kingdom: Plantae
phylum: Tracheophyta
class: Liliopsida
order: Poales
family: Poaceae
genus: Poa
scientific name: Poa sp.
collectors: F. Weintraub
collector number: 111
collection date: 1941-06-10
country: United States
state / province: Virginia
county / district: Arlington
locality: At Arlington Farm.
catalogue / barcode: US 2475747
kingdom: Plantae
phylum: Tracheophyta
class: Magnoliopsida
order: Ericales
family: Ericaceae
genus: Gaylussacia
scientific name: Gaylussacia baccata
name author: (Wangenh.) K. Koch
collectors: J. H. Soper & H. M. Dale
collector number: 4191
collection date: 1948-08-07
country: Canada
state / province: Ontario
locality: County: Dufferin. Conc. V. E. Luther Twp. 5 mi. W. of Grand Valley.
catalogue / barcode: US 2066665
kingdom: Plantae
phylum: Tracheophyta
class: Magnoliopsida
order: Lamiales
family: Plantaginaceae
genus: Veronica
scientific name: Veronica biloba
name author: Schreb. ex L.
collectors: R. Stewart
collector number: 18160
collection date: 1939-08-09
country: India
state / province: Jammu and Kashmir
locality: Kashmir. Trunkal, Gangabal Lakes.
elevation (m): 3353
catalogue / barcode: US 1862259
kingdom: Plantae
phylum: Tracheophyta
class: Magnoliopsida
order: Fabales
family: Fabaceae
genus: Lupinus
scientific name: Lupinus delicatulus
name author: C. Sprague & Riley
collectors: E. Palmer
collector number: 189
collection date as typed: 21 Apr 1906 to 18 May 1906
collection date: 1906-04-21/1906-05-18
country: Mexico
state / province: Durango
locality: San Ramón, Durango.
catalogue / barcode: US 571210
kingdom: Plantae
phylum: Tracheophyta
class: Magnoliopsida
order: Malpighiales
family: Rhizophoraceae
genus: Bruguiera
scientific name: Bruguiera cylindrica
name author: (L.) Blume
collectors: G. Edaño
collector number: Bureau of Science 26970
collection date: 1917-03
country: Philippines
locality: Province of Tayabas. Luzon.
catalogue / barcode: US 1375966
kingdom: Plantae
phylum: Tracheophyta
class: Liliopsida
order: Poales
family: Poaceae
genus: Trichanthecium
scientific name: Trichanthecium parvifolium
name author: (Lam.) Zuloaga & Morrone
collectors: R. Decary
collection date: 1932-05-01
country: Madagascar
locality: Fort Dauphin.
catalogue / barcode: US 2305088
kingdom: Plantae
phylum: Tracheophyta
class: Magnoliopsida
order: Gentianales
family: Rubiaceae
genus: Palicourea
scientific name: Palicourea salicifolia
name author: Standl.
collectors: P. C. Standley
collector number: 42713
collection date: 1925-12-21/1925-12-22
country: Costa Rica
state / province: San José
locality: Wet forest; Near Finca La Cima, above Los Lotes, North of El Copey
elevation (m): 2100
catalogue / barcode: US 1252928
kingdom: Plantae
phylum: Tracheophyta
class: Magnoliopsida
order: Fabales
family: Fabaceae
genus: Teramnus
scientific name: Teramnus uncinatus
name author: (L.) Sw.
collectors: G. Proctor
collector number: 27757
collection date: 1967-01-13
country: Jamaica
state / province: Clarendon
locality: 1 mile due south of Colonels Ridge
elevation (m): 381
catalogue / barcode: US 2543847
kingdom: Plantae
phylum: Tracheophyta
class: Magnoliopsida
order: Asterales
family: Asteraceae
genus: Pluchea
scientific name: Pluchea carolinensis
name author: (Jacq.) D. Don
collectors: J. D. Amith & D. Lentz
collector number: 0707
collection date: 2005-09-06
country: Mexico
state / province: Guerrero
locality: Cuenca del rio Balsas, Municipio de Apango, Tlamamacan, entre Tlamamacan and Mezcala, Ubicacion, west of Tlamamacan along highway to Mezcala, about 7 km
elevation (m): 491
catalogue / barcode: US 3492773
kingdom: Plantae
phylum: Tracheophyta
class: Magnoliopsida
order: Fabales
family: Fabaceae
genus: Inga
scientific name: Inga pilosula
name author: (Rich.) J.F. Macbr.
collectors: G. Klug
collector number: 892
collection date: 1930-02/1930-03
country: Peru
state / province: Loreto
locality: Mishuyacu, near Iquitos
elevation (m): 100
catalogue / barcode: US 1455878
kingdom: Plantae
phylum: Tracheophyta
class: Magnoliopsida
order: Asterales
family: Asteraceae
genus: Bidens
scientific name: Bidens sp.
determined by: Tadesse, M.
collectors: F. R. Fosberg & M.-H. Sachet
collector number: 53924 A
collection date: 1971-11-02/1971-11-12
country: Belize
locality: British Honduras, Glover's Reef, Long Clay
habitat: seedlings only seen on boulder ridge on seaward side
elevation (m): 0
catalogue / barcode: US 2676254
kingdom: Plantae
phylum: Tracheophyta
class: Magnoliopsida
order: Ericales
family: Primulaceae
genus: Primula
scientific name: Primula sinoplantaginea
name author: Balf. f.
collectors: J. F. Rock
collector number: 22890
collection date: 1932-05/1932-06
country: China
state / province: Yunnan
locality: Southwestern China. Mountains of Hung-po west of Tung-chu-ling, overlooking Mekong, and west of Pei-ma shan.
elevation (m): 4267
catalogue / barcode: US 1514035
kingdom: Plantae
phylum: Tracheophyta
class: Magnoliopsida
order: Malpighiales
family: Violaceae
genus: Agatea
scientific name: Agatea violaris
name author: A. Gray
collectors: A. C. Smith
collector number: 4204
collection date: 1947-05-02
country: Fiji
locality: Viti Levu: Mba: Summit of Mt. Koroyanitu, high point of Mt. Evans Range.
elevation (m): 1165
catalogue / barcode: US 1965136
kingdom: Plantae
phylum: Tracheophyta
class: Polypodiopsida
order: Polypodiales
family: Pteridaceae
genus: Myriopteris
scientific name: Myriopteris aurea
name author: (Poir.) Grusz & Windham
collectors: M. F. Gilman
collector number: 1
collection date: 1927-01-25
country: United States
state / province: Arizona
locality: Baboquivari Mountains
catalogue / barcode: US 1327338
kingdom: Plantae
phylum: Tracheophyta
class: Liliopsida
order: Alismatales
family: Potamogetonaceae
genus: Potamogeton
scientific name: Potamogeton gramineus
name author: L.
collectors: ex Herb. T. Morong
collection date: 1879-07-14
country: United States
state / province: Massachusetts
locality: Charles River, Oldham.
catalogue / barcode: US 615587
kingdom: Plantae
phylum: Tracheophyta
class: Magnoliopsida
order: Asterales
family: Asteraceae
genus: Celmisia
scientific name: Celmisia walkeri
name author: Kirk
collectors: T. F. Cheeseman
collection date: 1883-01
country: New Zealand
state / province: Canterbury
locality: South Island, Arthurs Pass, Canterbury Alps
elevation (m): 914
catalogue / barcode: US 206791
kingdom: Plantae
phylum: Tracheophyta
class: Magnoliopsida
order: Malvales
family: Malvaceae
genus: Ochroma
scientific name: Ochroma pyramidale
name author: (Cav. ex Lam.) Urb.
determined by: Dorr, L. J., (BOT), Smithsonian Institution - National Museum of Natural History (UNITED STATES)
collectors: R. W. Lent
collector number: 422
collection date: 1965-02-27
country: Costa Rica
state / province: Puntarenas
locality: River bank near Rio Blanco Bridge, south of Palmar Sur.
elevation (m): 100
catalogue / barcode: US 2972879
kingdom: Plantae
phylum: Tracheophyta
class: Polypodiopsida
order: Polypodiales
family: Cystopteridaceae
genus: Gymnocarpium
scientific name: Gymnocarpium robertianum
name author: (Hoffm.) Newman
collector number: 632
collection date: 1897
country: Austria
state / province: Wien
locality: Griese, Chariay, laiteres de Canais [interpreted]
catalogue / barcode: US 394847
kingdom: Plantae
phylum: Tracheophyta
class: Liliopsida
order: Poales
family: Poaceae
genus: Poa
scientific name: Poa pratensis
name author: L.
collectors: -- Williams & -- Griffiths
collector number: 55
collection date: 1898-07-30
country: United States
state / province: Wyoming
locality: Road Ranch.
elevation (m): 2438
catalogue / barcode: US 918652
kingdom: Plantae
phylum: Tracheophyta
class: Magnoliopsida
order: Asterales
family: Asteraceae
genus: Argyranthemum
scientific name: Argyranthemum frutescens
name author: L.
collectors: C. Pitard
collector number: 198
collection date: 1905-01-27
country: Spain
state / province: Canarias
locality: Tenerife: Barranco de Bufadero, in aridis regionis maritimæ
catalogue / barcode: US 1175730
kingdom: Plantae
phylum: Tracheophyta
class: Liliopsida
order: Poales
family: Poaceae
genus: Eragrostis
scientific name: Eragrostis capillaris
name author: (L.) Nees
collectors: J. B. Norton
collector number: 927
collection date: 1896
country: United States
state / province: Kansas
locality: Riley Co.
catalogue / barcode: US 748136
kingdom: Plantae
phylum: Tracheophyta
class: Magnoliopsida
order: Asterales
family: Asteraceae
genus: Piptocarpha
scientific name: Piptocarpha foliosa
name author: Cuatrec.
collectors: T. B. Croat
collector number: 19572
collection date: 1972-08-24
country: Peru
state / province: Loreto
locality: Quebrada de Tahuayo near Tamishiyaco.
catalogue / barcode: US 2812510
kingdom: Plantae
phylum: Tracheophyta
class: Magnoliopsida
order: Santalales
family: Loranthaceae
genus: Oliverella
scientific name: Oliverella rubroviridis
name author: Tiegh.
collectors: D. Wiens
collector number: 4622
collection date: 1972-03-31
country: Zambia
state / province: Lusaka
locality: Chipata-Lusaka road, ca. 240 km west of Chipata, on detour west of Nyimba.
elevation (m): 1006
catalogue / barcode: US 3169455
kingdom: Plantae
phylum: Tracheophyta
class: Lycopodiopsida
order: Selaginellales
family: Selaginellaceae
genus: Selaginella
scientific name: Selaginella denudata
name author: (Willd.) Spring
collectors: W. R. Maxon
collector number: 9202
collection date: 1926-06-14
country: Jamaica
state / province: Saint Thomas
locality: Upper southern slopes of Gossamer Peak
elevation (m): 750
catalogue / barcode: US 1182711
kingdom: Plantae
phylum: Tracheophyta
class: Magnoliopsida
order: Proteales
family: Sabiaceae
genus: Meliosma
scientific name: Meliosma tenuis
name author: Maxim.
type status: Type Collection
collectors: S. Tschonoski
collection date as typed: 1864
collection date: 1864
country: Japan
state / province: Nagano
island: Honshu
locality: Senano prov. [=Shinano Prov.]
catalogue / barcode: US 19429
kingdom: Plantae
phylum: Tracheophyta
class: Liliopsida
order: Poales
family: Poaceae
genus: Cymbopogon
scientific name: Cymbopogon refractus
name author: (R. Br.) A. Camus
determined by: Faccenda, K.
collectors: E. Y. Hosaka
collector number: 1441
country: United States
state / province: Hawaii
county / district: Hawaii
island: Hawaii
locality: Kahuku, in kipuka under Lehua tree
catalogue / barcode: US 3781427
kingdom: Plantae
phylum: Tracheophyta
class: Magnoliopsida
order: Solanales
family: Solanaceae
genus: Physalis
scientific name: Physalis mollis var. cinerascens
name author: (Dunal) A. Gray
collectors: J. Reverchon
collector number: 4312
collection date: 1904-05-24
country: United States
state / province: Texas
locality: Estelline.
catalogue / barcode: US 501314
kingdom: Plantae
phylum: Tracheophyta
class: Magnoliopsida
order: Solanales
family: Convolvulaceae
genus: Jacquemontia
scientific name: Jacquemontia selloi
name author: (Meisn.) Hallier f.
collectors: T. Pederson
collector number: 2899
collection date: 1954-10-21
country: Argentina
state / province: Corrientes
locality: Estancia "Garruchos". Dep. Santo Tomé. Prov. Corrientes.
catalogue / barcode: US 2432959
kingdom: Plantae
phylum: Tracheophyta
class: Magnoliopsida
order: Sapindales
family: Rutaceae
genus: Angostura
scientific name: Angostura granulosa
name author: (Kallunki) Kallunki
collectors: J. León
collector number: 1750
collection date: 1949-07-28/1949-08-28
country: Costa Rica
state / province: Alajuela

########

▶ What to do:
Express the rows, starting at the line containing "collector number: 2899" and ending at the last row, as a two-column CSV with the columns field and value. Give one CSV line per row, put each entry in its own quoted field, and replace any line breaks with spaces.

▶ Answer below:
field,value
"collector number:","2899"
"collection date:","1954-10-21"
"country:","Argentina"
"state / province:","Corrientes"
"locality:","Estancia ""Garruchos"". Dep. Santo Tomé. Prov. Corrientes."
"catalogue / barcode:","US 2432959"
"kingdom:","Plantae"
"phylum:","Tracheophyta"
"class:","Magnoliopsida"
"order:","Sapindales"
"family:","Rutaceae"
"genus:","Angostura"
"scientific name:","Angostura granulosa"
"name author:","(Kallunki) Kallunki"
"collectors:","J. León"
"collector number:","1750"
"collection date:","1949-07-28/1949-08-28"
"country:","Costa Rica"
"state / province:","Alajuela"